Bien que les décisions antérieures de l’Office ne soient pas contraignantes, leur raisonnement et leur résultat doivent tout de même être dûment examinés lorsqu’il s’agit de statuer sur une affaire spécifique.
La titulaire a produit deux exemples de marques de l’Union européenne qui ont été refusées sur la base de motifs absolus, l’une contenant le mot «CODES» et l’autre contenant le mot «TRUST». Toutefois, en l’espèce, les affaires antérieures mentionnées par la titulaire ne sont pas pertinentes aux fins de la présente procédure étant donné que les marques antérieures, qu’il s’agisse de MUE ou de marques nationales, bénéficient d’une «présomption de validité». La Cour a précisé que «dans une procédure d’opposition à l’enregistrement d’une marque de l’Union européenne, la validité des marques nationales ne peut être mise en cause», comme analysé ci-dessus (24/05/2012,-196/11 P, F1-Live, EU:C:2012:314, § 40-41). Par conséquent, les arguments de la titulaire doivent être écartés.
Compte tenu de l’ensemble des éléments qui précèdent, il existe un risque de confusion dans l’esprit de la partie anglophone du public. Comme indiqué ci-dessus dans la section c) de la présente décision, un risque de confusion pour seulement une partie du public pertinent de l’Union européenne suffit pour rejeter la demande contestée;
Par conséquent, l’opposition sur la base de l’enregistrement de la marque de l’Union européenne no 12 330 916 de l’opposante est fondée. Il s’ensuit que la marque contestée doit être rejetée pour l’ensemble des produits contestés.
Comme indiqué ci-dessus, étant donné que l’opposition est accueillie sur la base du caractère distinctif intrinsèque de la marque antérieure, il n’est pas nécessaire d’apprécier le caractère distinctif accru de la marque de l’opposante en raison de son usage intensif, comme l’affirme l’opposante. En effet, même dans l’hypothèse d’un caractère distinctif accru de la marque antérieure, la conclusion serait identique.
FRAIS
Conformément à l’article 109, paragraphe 1, du RMUE, la partie perdante dans une procédure d’opposition doit supporter les taxes et frais exposés par l’autre partie.
La titulaire étant la partie perdante, elle doit supporter la taxe d’opposition ainsi que les frais exposés par l’opposante aux fins de la présente procédure.
Conformément à l’article 109, paragraphe 1 et (7) du RMUE et à l’article 18, paragraphe 1, point c) i), du REMUE, les frais à payer à l’opposante sont la taxe d’opposition et les frais de représentation, qui sont fixés sur la base du taux maximal qui y est fixé.

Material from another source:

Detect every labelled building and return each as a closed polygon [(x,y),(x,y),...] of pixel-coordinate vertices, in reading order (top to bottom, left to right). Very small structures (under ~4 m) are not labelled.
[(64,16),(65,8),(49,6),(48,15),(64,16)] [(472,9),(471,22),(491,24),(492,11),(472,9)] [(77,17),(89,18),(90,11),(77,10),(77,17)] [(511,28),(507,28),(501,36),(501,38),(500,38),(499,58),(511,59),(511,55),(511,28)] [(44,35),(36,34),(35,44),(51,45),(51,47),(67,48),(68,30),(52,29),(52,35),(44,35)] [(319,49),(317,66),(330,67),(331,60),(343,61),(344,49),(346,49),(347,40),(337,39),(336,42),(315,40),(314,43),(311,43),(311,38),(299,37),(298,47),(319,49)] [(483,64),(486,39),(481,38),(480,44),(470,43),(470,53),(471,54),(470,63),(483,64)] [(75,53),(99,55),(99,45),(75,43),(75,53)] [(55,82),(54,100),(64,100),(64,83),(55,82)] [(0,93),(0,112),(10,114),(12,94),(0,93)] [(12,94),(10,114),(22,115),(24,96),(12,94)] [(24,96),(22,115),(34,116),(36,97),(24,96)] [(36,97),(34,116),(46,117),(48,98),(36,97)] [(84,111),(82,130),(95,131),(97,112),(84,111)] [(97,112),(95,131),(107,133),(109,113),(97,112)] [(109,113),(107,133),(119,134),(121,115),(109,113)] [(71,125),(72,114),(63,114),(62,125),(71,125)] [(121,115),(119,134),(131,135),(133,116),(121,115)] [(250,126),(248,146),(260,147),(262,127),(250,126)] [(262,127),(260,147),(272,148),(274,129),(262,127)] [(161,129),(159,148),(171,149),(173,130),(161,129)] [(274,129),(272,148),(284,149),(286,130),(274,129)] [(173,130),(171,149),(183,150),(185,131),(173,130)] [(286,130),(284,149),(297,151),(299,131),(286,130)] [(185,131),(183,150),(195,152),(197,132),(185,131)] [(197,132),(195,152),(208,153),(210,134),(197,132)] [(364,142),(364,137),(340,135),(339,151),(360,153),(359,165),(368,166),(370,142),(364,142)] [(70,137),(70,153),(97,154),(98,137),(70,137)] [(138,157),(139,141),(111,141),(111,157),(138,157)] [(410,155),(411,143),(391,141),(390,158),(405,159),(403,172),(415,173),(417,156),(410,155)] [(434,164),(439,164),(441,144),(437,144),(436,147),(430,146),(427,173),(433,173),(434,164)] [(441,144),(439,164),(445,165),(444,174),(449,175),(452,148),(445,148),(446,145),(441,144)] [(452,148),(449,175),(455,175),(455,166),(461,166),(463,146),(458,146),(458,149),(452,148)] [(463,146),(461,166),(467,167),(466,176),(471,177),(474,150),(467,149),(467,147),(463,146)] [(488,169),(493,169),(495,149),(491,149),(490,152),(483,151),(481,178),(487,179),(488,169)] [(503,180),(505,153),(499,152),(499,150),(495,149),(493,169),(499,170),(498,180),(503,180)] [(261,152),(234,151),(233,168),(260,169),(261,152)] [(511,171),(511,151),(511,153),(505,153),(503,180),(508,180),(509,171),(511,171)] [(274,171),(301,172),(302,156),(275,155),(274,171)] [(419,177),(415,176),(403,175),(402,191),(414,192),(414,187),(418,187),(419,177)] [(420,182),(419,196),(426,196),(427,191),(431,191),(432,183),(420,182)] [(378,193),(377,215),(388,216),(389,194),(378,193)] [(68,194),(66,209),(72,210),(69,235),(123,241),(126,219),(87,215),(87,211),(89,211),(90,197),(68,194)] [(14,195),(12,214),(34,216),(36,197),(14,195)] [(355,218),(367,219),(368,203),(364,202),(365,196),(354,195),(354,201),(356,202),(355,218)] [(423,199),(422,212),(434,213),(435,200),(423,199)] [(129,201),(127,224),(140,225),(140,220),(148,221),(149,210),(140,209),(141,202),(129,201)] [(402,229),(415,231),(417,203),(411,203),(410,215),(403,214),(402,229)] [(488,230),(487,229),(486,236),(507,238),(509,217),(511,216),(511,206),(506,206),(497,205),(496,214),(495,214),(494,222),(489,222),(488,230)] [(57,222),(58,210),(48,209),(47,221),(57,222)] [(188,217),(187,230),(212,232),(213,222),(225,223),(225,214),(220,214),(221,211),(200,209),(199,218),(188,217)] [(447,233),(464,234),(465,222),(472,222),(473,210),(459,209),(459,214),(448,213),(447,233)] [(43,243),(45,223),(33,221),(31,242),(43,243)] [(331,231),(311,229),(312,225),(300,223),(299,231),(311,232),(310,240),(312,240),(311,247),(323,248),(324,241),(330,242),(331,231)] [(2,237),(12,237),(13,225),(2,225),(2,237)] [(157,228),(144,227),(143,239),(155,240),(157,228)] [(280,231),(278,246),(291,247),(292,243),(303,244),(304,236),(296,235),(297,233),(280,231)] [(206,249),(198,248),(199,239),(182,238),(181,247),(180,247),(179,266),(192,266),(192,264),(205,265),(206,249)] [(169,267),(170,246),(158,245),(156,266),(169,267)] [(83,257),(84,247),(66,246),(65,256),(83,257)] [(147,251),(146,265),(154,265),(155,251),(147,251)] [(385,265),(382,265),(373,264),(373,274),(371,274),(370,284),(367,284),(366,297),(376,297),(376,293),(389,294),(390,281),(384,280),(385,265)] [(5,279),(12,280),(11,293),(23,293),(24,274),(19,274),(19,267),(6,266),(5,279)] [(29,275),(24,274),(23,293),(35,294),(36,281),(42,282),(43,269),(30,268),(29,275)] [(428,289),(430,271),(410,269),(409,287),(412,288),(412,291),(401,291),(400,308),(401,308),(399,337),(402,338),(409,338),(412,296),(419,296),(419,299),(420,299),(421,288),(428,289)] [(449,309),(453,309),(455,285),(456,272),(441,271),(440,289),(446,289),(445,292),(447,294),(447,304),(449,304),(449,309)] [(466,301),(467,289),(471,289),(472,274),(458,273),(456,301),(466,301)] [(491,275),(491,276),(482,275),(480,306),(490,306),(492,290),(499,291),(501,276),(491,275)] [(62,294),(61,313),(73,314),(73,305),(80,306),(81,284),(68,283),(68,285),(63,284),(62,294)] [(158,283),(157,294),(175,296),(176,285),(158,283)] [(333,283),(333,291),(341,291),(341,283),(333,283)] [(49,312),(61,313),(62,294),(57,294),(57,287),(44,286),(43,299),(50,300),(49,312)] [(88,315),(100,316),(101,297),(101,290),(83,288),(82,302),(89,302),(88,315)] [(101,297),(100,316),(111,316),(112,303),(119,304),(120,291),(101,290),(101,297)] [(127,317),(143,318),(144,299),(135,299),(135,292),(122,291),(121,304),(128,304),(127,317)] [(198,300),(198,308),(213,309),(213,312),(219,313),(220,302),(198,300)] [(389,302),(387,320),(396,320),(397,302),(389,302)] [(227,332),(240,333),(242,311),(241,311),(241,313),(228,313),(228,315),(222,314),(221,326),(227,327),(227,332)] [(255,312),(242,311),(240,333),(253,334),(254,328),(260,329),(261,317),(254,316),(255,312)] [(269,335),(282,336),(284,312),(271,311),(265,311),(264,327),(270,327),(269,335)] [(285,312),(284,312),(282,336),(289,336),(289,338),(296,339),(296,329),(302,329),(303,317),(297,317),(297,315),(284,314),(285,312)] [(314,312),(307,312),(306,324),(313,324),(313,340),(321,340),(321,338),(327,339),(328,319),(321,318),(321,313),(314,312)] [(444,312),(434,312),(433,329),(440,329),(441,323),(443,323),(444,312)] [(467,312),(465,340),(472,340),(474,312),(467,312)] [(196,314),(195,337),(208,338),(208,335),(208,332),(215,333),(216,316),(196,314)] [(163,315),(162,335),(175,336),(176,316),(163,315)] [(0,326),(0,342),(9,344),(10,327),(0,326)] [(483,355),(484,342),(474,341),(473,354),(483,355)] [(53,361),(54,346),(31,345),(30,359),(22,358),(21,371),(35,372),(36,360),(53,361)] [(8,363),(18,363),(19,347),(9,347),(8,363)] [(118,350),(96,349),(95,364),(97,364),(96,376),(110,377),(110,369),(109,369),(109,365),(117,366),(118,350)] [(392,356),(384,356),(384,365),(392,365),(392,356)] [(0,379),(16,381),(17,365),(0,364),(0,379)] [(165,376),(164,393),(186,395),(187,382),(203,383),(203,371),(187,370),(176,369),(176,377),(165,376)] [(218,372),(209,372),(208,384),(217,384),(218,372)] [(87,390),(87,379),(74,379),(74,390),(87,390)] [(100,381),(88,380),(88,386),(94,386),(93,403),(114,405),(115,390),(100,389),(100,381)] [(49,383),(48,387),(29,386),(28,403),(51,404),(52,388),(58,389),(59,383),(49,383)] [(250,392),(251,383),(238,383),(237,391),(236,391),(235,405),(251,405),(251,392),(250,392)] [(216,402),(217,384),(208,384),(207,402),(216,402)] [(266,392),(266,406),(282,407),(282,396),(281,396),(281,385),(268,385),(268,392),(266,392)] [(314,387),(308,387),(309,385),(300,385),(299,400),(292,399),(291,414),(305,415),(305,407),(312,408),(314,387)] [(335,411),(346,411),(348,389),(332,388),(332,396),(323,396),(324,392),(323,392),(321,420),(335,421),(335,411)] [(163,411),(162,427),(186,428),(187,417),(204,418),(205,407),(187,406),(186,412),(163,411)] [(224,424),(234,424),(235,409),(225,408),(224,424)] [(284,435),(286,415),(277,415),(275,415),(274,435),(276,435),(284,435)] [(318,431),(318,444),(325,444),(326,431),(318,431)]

Décision sur l’opposition no B 3 125 758 Page sur 8 8
De la division d’opposition
Monika CISZEWSKA Claudia SCHLIE Gabriele Spina ALassujettie
Conformément à l’article 67 du RMUE, toute partie peut recourir contre cette décision pour autant que cette dernière n’ait pas fait droit à ses prétentions. Conformément à l’article 68 du RMUE, le recours doit être formé par écrit auprès de l’Office dans un délai de deux mois à compter du jour de la notification de la présente décision. L’acte de recours est déposé dans la langue de procédure de la décision attaquée. En outre, un mémoire exposant les motifs du recours doit être déposé par écrit dans un délai de quatre mois à compter de cette date. Le recours n’est considéré comme formé qu’après paiement de la taxe de recours d’un montant de 720 EUR.